Por sua vez, Francisco Queiroz, historiador de arte e membro do grupo de estudos do romantismo, afirmou que a reconfiguração do Museu Romântico foi “o pior que fizeram ao Porto nas últimas duas décadas em termos de esbanjamento de dinheiro público e conceito”.

“Perdemos um valor importante que não era só do Porto. Não tenho esperança que se possa reverter a situação, tendo em conta o histórico da câmara relativamente a museus”, disse, dando como exemplo, o Palacete Pinto Leite.

Já André Varela Remígio, conservador e restaurador, salientou que o sucedido no Museu Romântico do Porto “abriu um precedente para todos os museus”, nomeadamente, em relação ao seu espólio e à devolução de peças aos proprietários.

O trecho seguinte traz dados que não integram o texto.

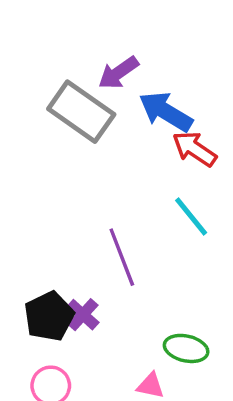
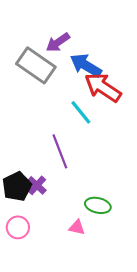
red arrow: (195, 149) -> (103, 87), size x1.4
cyan line: (191, 217) -> (81, 112), moved

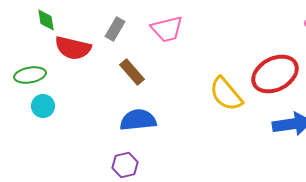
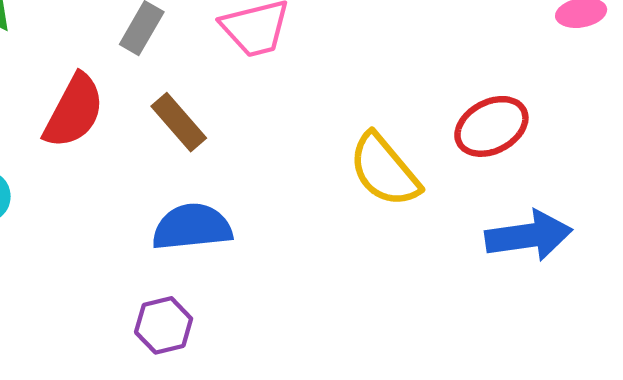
red semicircle: (73, 48) -> (74, 111), moved, turned -75
red ellipse: (275, 74) -> (491, 126), size x0.7

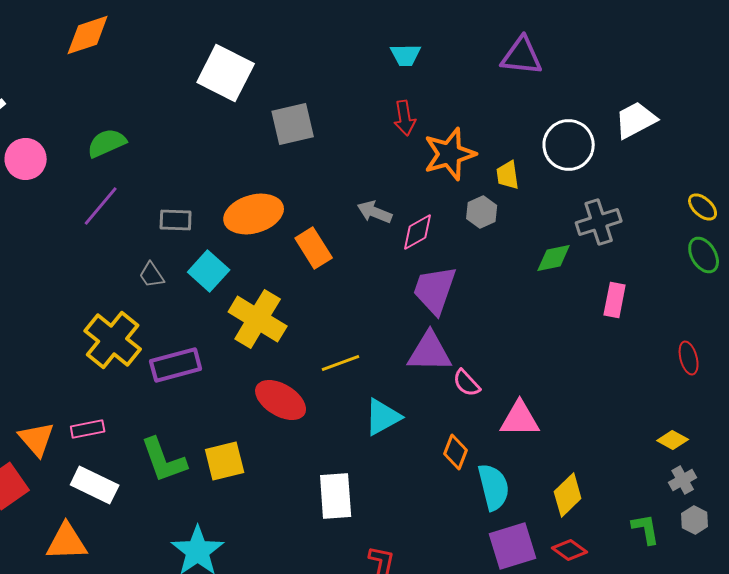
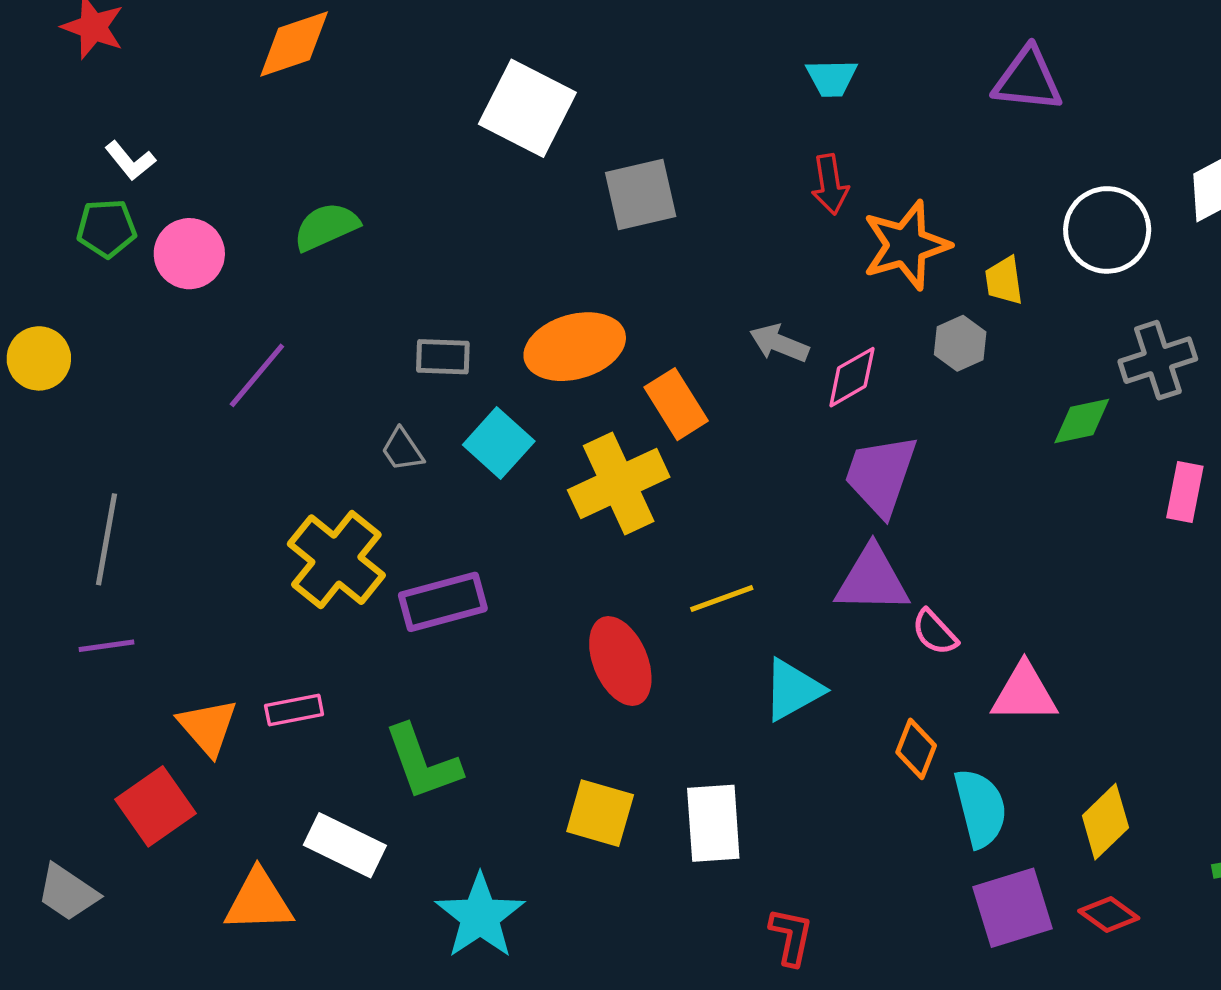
purple line: (101, 206) -> (257, 375), moved
yellow cross: (258, 319) -> (619, 484), moved, turned 34
red ellipse: (281, 400) -> (620, 661), turned 36
yellow square: (225, 461) -> (600, 813), moved, turned 30
white rectangle: (95, 485) -> (345, 845), moved

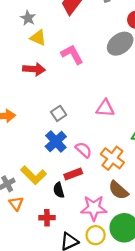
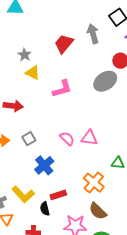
pink L-shape: (72, 54) -> (62, 89), turned 100
red arrow: (34, 69) -> (13, 106), moved
gray square: (59, 113) -> (29, 139), moved
pink semicircle: (84, 150) -> (67, 139), moved

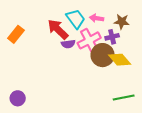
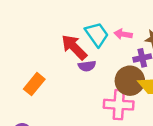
orange rectangle: (16, 34) -> (34, 84), moved
pink cross: (89, 40) -> (119, 105), moved, turned 30

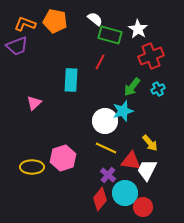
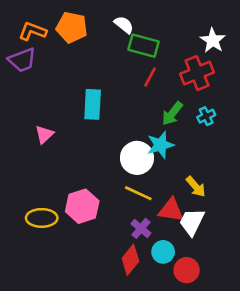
white star: (138, 29) -> (213, 40), moved
red line: (100, 62) -> (150, 77), moved
cyan circle: (125, 193) -> (163, 252), size x0.7

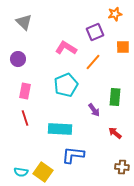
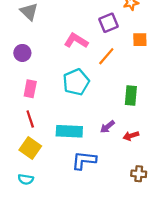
purple arrow: (94, 110) -> (107, 127), moved, turned 88
red arrow: (115, 133) -> (131, 136), turned -56
yellow square: (43, 172) -> (30, 148), moved

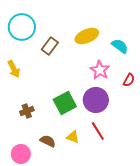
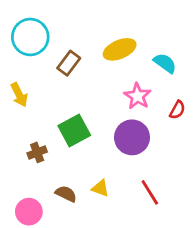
green square: (65, 103) -> (74, 130), moved
red line: (98, 131) -> (150, 192), moved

“Em relação à devolução das peças, é um contrassenso do que é a fruição cultural pública e do interesse de um proprietário em doar essa peça a um museu para todos. Um museu é tido como um porto seguro e neste momento deixa de ser. Este caso abriu um precedente para todos os museus nacionais e qualquer proprietário já pode ter receio em doar”, afirmou, acrescentando também que a retirada do espólio tem “consequências incontroláveis”.

Por sua vez, Maria Emília da Costa, professora de história do ensino básico e secundário, lembrou que aquele espaço permitia “aproximar as crianças e jovens à cultura e aos museus” e que os estudantes gostavam imenso e apreciar o seu espólio.

Também a moderadora do debate, Ana Motta Veiga, arquiteta e autora da petição pública, lamentou que tanto o presidente da Câmara do Porto, Rui Moreira, como o diretor artístico do Museu da Cidade do Porto, Nuno Faria, tenham declinado o convite para participar no debate cívico, dizendo estar previsto um novo debate para fevereiro do próximo ano.

A Extensão do Romantismo do Museu da Cidade do Porto reabriu portas em 28 de agosto, com o 'Herbário' de Júlio Dinis, numa homenagem ao escritor portuense, este ano figura central da Feira do Livro, tendo desde então estado no centro da polémica.

Em resposta escrita à Lusa, a autarquia indicou que "todo o espólio do museu foi recolhido para ser restaurado e classificado e para ser, novamente, apresentado na própria Extensão do Romantismo, quer noutros espaços do Museu da Cidade, nomeadamente na Casa Marta Ortigão Sampaio, Casa Guerra Junqueiro e Ateliê António Carneiro (atualmente em fase de arranque da intervenção)".

Parte das peças em depósito, que nunca foram da propriedade do município porque estavam emprestadas, foram devolvidas aos seus proprietários, esclareceu.

Instalado na Quinta da Macieirinha, a antiga casa de campo abriu como núcleo museológico em 1972 como Museu do Romântico, centrando a sua narrativa no rei do Piemonte e da Sardenha, Carlos Alberto, que, aí exilado, veio a passar os seus últimos dias.